_Job_
Find the line containing "Overloading, or making" in the records below. Copy exactly that line and each one after it, ending at the line containing "<A NAME=242>I'll have", and nothing more.

(Records shown)

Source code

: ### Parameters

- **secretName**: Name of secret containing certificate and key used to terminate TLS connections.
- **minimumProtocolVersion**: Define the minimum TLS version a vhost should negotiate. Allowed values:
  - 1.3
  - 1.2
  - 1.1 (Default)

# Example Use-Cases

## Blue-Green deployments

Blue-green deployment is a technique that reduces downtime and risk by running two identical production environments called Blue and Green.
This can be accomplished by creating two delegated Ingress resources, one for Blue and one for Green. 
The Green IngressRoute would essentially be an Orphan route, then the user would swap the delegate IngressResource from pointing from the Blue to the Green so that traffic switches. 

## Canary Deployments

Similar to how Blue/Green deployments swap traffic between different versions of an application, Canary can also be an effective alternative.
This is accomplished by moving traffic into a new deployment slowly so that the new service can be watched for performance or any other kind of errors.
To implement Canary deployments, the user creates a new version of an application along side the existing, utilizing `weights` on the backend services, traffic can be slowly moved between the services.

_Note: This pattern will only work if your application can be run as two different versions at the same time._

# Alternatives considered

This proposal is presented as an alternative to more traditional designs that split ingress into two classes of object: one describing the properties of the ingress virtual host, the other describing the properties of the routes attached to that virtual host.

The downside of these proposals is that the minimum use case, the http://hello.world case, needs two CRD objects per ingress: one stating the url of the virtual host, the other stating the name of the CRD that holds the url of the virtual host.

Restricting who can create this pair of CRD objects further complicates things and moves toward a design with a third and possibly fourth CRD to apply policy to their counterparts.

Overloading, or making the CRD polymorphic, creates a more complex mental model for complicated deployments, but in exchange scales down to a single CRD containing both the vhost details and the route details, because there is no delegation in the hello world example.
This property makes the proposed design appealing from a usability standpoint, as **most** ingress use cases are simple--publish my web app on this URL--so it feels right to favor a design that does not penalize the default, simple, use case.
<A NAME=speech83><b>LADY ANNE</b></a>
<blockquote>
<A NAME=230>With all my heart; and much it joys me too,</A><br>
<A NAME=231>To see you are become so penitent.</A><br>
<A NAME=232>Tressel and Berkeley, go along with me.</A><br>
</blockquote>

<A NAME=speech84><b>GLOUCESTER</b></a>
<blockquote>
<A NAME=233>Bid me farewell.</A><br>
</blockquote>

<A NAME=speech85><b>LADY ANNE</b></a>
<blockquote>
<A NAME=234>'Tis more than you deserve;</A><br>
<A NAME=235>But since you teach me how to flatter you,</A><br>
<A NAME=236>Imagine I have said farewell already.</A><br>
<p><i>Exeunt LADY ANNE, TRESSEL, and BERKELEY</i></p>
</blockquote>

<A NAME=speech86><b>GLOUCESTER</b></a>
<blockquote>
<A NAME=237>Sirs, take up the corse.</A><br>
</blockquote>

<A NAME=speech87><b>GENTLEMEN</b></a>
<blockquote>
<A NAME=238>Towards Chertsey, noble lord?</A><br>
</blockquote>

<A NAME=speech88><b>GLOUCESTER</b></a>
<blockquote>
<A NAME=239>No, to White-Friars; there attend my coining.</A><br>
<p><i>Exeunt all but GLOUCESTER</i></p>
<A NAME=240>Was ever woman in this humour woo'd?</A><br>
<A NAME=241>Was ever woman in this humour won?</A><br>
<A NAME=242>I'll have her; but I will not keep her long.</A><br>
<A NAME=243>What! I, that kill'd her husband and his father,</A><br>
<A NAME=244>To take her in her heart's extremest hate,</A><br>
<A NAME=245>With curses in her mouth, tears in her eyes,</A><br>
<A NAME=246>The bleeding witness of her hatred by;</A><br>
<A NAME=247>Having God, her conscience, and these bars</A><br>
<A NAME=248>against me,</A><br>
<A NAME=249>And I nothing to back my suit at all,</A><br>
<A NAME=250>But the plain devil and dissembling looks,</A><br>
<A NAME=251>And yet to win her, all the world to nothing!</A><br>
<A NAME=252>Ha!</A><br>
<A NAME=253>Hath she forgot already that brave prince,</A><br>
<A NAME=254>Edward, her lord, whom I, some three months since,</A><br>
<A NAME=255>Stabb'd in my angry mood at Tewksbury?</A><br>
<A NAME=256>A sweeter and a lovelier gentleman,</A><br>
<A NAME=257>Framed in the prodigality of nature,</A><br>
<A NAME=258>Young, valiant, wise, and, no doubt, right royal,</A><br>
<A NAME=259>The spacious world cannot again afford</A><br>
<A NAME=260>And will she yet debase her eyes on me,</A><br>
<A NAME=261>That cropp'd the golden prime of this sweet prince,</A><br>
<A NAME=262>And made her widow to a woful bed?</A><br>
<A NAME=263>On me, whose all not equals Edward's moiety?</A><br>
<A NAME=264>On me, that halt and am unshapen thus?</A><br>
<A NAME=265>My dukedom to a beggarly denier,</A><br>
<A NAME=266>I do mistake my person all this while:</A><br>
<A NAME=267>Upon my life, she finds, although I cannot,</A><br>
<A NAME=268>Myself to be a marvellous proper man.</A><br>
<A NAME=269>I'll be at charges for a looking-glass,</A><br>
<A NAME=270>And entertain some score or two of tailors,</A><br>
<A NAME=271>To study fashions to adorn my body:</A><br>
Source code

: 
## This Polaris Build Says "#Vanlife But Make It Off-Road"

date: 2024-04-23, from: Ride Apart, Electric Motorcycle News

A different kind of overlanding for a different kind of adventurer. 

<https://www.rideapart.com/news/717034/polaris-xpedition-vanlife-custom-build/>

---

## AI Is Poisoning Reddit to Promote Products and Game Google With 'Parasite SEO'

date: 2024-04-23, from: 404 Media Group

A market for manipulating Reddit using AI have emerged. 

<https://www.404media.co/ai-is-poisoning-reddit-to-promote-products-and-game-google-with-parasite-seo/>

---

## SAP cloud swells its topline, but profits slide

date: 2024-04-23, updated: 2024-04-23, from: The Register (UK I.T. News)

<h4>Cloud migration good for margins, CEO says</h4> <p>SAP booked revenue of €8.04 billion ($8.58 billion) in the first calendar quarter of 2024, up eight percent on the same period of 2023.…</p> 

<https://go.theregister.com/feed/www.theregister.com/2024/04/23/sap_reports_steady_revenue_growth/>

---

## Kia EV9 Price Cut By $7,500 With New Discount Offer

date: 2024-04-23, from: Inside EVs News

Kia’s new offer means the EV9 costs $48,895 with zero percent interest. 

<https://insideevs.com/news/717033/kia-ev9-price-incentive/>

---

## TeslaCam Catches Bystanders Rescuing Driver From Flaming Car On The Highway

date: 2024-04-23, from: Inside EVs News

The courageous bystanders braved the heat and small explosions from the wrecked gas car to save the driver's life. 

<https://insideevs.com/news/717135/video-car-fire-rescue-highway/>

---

(End Records shown)

_Result_
Overloading, or making the CRD polymorphic, creates a more complex mental model for complicated deployments, but in exchange scales down to a single CRD containing both the vhost details and the route details, because there is no delegation in the hello world example.
This property makes the proposed design appealing from a usability standpoint, as **most** ingress use cases are simple--publish my web app on this URL--so it feels right to favor a design that does not penalize the default, simple, use case.
<A NAME=speech83><b>LADY ANNE</b></a>
<blockquote>
<A NAME=230>With all my heart; and much it joys me too,</A><br>
<A NAME=231>To see you are become so penitent.</A><br>
<A NAME=232>Tressel and Berkeley, go along with me.</A><br>
</blockquote>

<A NAME=speech84><b>GLOUCESTER</b></a>
<blockquote>
<A NAME=233>Bid me farewell.</A><br>
</blockquote>

<A NAME=speech85><b>LADY ANNE</b></a>
<blockquote>
<A NAME=234>'Tis more than you deserve;</A><br>
<A NAME=235>But since you teach me how to flatter you,</A><br>
<A NAME=236>Imagine I have said farewell already.</A><br>
<p><i>Exeunt LADY ANNE, TRESSEL, and BERKELEY</i></p>
</blockquote>

<A NAME=speech86><b>GLOUCESTER</b></a>
<blockquote>
<A NAME=237>Sirs, take up the corse.</A><br>
</blockquote>

<A NAME=speech87><b>GENTLEMEN</b></a>
<blockquote>
<A NAME=238>Towards Chertsey, noble lord?</A><br>
</blockquote>

<A NAME=speech88><b>GLOUCESTER</b></a>
<blockquote>
<A NAME=239>No, to White-Friars; there attend my coining.</A><br>
<p><i>Exeunt all but GLOUCESTER</i></p>
<A NAME=240>Was ever woman in this humour woo'd?</A><br>
<A NAME=241>Was ever woman in this humour won?</A><br>
<A NAME=242>I'll have her; but I will not keep her long.</A><br>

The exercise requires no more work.